(Your assignment):
For each entry below, please return its exact wording and leave out any picture.

[Stored dataset items]
|---|

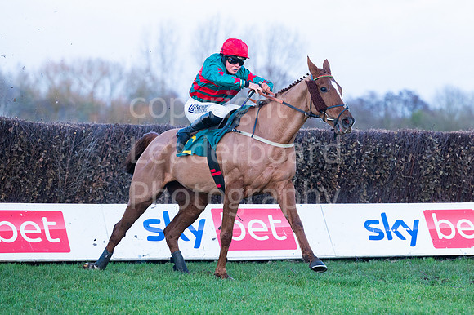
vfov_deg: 7.3
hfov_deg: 10.9
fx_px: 2476
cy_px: 127
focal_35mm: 188
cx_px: 295
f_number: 3.5
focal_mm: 145
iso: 1250
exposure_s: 1/1250
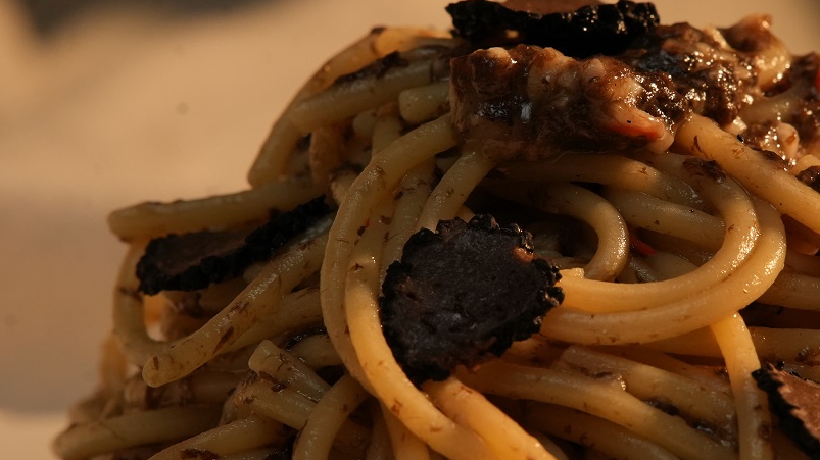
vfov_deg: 3.1
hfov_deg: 5.5
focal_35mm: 391
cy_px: 258
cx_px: 629
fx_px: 8498
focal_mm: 171
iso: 1250
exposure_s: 1/160
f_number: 11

|---|

(Result of the task):
vfov_deg: 7.3
hfov_deg: 10.9
fx_px: 2476
cy_px: 127
focal_35mm: 188
cx_px: 295
f_number: 3.5
focal_mm: 145
iso: 1250
exposure_s: 1/1250
vfov_deg: 3.1
hfov_deg: 5.5
focal_35mm: 391
cy_px: 258
cx_px: 629
fx_px: 8498
focal_mm: 171
iso: 1250
exposure_s: 1/160
f_number: 11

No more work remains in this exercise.